Он осторожно вытянул две трехрублевки.
— Что ты мне показываешь? Чего ты так беспокоишься?
— Нашел на дороге. Нагнулся гриб поднять. Вижу — деньги! Какой страх меня взял! Знаешь, что я возле речки видел? Мертвец валяется, ногами в воде лежит...
— Мертвец? Беги в сельсовет скорее, заяви обо всем!
— О чем — обо всем? — храбрился перед женой человек. — Пойду, скажу, что мертвец валяется. Страх какой! Ногами в воде, и раки грызут пятку... Гнить начал. Иду, а солнце уже к лесу спускается...

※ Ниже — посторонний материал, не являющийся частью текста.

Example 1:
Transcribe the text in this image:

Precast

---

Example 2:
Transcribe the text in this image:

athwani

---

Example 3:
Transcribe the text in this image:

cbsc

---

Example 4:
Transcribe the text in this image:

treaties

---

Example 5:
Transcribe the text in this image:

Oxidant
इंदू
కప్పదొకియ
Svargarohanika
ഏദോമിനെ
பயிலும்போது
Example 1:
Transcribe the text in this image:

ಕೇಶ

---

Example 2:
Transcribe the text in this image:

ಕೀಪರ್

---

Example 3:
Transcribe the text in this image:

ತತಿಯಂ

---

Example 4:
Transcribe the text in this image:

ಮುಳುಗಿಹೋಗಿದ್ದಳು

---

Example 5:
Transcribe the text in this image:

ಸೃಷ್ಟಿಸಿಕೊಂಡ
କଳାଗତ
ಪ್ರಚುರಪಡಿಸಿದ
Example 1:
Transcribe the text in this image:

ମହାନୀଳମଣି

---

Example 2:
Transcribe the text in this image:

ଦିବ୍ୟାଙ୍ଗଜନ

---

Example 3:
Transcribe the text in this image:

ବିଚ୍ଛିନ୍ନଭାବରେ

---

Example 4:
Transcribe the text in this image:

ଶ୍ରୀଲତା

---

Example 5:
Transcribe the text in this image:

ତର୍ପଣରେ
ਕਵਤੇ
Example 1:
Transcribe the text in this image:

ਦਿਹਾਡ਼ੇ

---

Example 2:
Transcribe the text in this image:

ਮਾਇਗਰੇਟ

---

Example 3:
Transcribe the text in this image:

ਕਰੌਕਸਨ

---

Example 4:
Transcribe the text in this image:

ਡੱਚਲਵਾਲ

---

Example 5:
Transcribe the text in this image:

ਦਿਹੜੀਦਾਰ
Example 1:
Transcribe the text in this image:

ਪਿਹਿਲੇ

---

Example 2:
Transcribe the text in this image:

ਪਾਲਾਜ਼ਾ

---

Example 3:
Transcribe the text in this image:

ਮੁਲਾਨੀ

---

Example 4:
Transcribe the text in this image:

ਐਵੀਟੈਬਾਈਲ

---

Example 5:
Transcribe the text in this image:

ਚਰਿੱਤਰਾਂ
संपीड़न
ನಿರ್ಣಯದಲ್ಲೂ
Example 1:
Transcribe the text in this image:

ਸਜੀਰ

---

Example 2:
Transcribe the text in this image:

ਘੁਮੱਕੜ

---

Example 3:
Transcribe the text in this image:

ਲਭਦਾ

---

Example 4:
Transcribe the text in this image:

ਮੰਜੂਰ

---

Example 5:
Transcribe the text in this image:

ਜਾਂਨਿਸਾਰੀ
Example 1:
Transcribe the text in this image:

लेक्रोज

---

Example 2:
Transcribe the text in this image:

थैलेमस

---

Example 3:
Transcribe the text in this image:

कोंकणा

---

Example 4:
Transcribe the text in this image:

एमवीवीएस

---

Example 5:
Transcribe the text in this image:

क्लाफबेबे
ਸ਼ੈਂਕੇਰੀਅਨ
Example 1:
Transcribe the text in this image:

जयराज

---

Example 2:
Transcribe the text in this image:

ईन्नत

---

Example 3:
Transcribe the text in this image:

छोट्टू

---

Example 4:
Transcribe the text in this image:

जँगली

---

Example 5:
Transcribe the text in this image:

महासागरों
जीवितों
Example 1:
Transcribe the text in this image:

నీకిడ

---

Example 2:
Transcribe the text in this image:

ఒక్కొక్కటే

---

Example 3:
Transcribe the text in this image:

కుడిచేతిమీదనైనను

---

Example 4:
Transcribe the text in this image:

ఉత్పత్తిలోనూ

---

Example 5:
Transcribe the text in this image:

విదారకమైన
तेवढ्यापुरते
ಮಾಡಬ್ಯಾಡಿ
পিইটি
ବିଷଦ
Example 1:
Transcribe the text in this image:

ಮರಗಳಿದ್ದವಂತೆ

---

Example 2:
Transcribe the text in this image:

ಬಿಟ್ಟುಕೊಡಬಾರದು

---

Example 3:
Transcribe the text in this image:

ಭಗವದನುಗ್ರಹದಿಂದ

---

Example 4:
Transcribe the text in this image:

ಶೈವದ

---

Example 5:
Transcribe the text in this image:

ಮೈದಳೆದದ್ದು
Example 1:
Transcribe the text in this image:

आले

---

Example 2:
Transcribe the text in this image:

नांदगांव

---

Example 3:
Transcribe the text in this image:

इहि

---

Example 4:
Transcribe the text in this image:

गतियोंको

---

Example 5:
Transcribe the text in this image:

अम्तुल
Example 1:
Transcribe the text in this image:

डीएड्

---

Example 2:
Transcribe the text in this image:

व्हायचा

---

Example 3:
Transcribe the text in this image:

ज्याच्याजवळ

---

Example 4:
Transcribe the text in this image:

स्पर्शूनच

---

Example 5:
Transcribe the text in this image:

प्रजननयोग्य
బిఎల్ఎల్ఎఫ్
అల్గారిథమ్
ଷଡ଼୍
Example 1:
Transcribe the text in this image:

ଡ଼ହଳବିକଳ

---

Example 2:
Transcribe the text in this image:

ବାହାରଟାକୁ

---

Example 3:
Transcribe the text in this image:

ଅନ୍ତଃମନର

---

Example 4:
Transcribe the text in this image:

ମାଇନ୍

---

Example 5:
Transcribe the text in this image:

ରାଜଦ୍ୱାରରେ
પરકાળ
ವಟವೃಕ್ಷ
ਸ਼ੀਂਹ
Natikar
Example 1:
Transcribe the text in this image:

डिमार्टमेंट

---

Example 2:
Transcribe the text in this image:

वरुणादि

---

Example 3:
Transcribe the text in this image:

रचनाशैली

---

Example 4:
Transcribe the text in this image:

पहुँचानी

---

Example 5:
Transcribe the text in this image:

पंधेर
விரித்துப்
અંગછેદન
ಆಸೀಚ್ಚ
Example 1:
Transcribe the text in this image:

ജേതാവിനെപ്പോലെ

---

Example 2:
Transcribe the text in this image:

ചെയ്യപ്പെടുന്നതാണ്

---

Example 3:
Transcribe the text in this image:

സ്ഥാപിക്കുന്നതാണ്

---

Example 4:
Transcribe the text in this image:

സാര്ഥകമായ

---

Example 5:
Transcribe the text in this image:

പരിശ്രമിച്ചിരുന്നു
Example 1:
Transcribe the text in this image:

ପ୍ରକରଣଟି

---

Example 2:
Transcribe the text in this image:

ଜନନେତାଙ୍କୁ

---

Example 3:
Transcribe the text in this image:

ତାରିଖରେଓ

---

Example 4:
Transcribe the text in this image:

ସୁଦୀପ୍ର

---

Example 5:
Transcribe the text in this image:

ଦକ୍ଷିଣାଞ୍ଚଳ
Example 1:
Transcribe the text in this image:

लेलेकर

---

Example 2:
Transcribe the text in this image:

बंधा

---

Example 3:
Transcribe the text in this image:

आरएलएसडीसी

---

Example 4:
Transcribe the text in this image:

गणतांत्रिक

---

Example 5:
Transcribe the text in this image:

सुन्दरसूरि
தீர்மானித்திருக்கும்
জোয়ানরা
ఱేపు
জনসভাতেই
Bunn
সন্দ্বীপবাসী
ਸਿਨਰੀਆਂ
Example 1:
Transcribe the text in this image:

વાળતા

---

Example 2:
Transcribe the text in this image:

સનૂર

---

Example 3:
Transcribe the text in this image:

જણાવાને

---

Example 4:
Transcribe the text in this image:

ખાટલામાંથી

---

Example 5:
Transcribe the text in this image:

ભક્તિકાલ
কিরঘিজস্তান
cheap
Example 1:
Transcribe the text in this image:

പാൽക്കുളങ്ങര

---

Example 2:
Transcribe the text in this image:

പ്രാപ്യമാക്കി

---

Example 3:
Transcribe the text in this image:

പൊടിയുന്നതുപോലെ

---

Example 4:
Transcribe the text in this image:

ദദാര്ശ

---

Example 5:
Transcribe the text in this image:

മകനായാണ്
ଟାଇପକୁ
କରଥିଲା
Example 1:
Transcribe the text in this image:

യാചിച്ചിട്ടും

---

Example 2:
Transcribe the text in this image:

— А почему об этом сказать нельзя? О чем ты хочешь умолчать и мне наказываешь, чтобы я и словом не обмолвилась? Может быть, о деньгах, которые ты возле трупа нашел? Сколько ты нашел?
— Я же тебе показал.
— Врешь! Больше нашел. Ведь ты же проговорился. Сейчас же иди, заяви и отдай деньги... — У него задрожали губы. — Ты что это кулаки сжимаешь? Смотри! Покажи карманы.
Он вывернул все карманы.
— На, смотри, если не веришь. Ты всегда такая. Всегда черт знает за кого меня принимаешь. А если я и хотел оставить у себя эти две трехрублевки, что ж тут такого? Все равно тот не оживет, а для живого человека шесть рублей разве не деньги? Вот у нас ребенок растет, у него еще вся жизнь впереди — мало ли что может быть? Ты о ребенке не заботишься, думаешь — день прожит, и слава богу! А что впереди? Думаешь, войны не будет? Еще придется, может быть, нашему дитяти и босому по дорогам скитаться без отца, без матери, с голоду помирать! А ты жалости от людей ждешь? Каждый себе урвать старается, а ты думаешь — все такие добрые?